Believing in the value of insurance, I got my dad to sign up for a hospitalisation policy my ex-company offered. Due to his pre-existing condition – it was deferred, which is as good as a “decline” due to the nature of the condition. Moreover, he had long made peace with his health and did not wish to undergo the trauma of intrusive medical examinations in a futile attempt to prove his insurability. Little did I know at that time that he is no longer able to apply for Moratorium Underwriting which was likely the only way he could be insured under an integrated Medishield plan (minus coverage for the pre-existing illness he had beaten). Of the five major companies which provides such coverage, only one offers this type of underwriting which he is no longer eligible for.

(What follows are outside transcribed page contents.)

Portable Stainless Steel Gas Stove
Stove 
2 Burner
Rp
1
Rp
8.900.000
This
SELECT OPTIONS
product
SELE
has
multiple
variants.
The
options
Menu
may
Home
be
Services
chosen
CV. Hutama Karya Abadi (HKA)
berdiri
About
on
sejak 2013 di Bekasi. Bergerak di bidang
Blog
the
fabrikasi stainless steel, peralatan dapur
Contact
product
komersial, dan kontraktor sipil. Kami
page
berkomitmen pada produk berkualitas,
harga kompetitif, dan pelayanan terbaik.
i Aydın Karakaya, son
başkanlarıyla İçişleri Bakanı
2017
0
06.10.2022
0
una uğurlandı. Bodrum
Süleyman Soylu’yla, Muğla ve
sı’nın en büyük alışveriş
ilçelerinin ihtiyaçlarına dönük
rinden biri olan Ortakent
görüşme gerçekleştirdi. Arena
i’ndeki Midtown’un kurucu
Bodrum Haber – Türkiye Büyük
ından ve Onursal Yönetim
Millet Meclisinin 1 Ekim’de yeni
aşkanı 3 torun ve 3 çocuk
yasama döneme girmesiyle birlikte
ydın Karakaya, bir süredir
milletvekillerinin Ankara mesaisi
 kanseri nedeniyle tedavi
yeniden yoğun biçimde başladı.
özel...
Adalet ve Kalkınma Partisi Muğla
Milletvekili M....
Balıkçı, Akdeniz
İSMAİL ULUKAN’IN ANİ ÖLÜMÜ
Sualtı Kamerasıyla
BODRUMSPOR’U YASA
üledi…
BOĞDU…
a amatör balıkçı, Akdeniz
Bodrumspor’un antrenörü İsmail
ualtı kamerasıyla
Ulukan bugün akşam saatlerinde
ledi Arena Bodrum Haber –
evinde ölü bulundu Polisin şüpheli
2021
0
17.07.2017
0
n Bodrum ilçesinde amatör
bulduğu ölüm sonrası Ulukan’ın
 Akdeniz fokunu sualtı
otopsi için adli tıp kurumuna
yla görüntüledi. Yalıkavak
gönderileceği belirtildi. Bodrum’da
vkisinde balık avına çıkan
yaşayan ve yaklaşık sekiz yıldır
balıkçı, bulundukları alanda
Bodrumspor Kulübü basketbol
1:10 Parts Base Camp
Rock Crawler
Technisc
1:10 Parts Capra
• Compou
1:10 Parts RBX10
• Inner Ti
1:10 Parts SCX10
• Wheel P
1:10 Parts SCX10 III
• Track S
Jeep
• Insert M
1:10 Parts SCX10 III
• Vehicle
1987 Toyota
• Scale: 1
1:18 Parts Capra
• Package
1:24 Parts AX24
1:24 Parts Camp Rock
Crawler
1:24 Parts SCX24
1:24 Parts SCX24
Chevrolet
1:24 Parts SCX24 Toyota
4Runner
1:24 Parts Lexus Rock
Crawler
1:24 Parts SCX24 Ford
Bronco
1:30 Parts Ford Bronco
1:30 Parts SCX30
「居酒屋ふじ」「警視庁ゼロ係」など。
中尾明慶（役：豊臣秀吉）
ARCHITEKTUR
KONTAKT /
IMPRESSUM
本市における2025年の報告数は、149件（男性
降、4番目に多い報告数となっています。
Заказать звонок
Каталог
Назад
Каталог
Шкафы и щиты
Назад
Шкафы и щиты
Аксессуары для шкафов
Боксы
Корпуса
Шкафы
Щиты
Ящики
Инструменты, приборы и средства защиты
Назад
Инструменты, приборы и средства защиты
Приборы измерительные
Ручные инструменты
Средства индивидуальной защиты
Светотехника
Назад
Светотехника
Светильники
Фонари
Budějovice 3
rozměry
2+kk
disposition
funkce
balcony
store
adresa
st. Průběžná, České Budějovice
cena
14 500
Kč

I have effectively ruined his insurability.
I can only blame myself for not doing the research and before misplacing my trust in a tied agency, where the training provided was heavily sales-oriented instead of planning focused, and there was no need nor ability to source for the most suitable product in the market as there was only one company to represent, for better or worse and often the latter.
This is how I came to my strong convictions. Insurance is extremely important, yes, but the application of it is equally, if not more, pertinent. For voicing out against practices of my ex-company I have been called names like ingrate, but it is clear that the regressive model of tied distribution undermines clients’ interests, and in this case has done a great disservice to my family. My gratitude belongs to my friends, family and clients who have supported me along the way, not to those who have little care of the interests of people important to me. As my father ages, I only hope to be able to provide him with a good quality of healthcare should his health falters – without the aid of insurance unlike before.
The Independent platform is the best avenue for clients to receive quality financial advice. It is also the best platform for advisers who want to be ethical and competent in addressing their clients’ financial needs. I only wish that I knew this much earlier.